SINGARAJA – Sidang gugatan perdata dalam sengketa lahan adat di Desa Adat Dharmajati, Desa Tukadmungga, berlanjut.
Majelis hakim menyatakan tetap meneruskan sidang perkara tersebut. Kepastian itu disampaikan hakim, saat membacakan putusan sela dalam sidang yang dilangsungkan di Ruang Sidang Kartika, Pengadilan Negeri (PN) Singaraja, kemarin (9/7).
Sidang dipimpin Ketua Majelis Hakim Anak Agung Sagung Yuni Wulantrisna, didampingi Hakim Anggota I Gede Karang Anggayasa dan Anak Agung Ayu Merta Dewi.
Sementara pihak penggugat dihadiri Kelian Desa Adat Dharmajati Ketut Wicana didampingi kuasa hukumnya Ketut Suartana dan I Made Mulyadi.
Sedangkan pihak tergugat Wayan Angker diwakili kuasa hukumnya Ketut Ngurah Sentanu.
Dalam putusan sela tersebut, majelis hakim menyatakan menolak eksepsi tergugat yang menyebut PN Singaraja tak berhak menyidangkan perkara tersebut.
Menurut tergugat sidang mestinya dilakukan di Pengadilan Tata Usaha Negara (PTUN).
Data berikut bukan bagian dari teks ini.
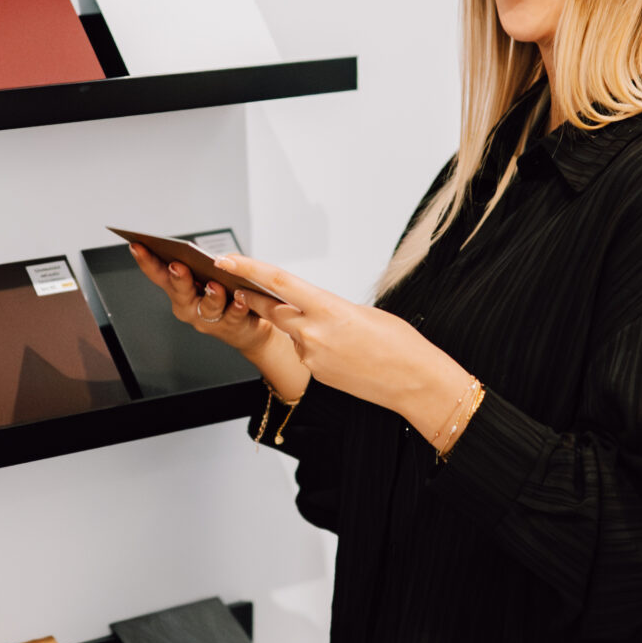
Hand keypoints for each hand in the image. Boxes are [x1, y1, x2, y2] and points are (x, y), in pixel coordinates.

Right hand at [126, 242, 308, 398]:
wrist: (249, 324)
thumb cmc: (227, 295)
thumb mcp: (218, 272)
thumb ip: (214, 263)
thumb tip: (218, 259)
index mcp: (181, 288)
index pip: (160, 273)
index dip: (147, 261)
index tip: (137, 246)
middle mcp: (190, 306)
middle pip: (179, 292)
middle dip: (178, 279)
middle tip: (176, 266)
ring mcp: (208, 319)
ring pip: (207, 308)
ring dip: (210, 296)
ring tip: (214, 286)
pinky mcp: (230, 327)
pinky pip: (233, 317)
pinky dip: (236, 308)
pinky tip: (240, 300)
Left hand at [214, 255, 476, 443]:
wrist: (415, 383)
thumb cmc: (400, 345)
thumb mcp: (364, 312)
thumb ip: (329, 307)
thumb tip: (311, 307)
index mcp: (328, 308)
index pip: (277, 281)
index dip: (247, 268)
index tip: (226, 259)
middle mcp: (314, 333)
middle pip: (271, 308)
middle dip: (256, 297)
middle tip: (241, 284)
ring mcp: (312, 356)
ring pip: (291, 332)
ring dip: (299, 325)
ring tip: (340, 332)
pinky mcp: (315, 374)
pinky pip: (304, 352)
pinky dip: (313, 346)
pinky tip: (341, 351)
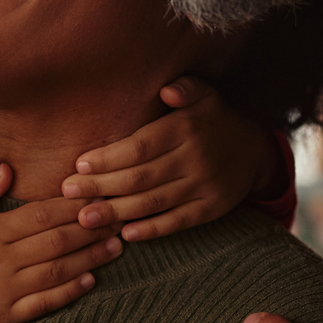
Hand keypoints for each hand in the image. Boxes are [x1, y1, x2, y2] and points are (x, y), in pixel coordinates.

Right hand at [0, 164, 121, 322]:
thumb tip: (8, 167)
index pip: (41, 214)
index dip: (73, 206)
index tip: (97, 196)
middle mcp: (1, 260)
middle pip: (56, 241)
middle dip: (90, 228)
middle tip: (118, 217)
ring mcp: (5, 290)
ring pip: (56, 271)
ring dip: (90, 258)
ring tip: (115, 245)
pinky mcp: (6, 316)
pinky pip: (44, 304)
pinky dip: (69, 292)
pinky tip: (90, 281)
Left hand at [63, 77, 277, 240]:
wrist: (254, 150)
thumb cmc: (212, 119)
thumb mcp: (204, 94)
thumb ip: (185, 88)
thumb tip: (167, 90)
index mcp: (186, 128)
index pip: (140, 147)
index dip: (108, 158)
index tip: (79, 165)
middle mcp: (195, 158)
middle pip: (140, 177)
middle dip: (101, 187)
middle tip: (69, 193)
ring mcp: (204, 186)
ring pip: (154, 202)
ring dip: (116, 212)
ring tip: (85, 218)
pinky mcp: (211, 209)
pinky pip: (177, 222)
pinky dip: (151, 230)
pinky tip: (124, 233)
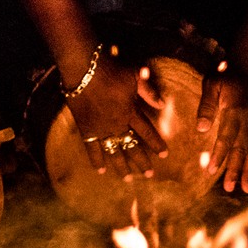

Selain itu majelis hakim juga menyatakan berhak mengadili gugatan dengan nomor perkara 187/Pdt.G/2019/PN Sgr.
Selain itu majelis hakim juga akan melanjutkan pemeriksaan pokok perkara dan menangguhkan biaya perkara hingga putusan akhir.
Majelis hakim memutuskan sidang dilanjutkan pekan depan dengan agenda pembuktian dari penggugat.
Usai sidang, kuasa hukum tergugat Ketut Ngurah Sentanu mengatakan, salah satu poin gugatan yang disampaikan penggugat adalah pembatalan sertifikat.
Menurutnya pembatalan sertifikat bukan kompetensi dan kewenangan dari Pengadilan Negeri. Melainkan Pengadilan Tata Usaha Negara.
“Tapi karena keputusan Majelis tadi menolak, ya kami akan ikuti sidang. Masalah langkah hukum selanjutnya, kita lihat setelah ada putusan dari majelis hakim,” katanya.
Sementara itu, kuasa hukum penggugat Ketut Suartana optimistis dapat memenangkan perkara tersebut. Ia mengaku sudah memiliki sejumlah bukti dokumen yang akan diajukan dalam persidangan.
Selain itu pihaknya juga akan menghadirkan sejumlah saksi yang selama ini tinggal di atas lahan tersebut.
“Kalau bukti fisik berupa sertifikat kami tidak punya. Tapi kami akan ajukan enam orang saksi hidup yang pernah tinggal di tanah itu,
yang merabas tanah itu yang menunjukkan bahwa tanah itu memang milik Desa adat. Jadi lengkap bukti kita,” kata Suartana.
Asal tahu saja, sengketa lahan adat itu telah berlangsung bergulir sejak 2017 lalu. Lahan dengan status pelaba pura desa seluas 13 are,
ternyata disertifikatkan oleh Wayan Angker. Krama pun meradang dan meminta agar lahan itu dikembalikan pada adat sesuai dengan peruntukannya.
Proses mediasi sudah beberapa kali dilakukan, namun mentok. Wayan Angker tetap menyatakan lahan tersebut sebagai miliknya.
Angker justru menawarkan tukar guling dengan lahan miliknya yang ada di Desa Tegallinggah. Krama menolak mengingat lahan yang kini menjadi objek sengketa, digunakan untuk kegiatan melasti.
Desa adat melalui kuasa hukumnya kemudian mengajukan gugatan perdata ke Pengadilan Negeri Singaraja.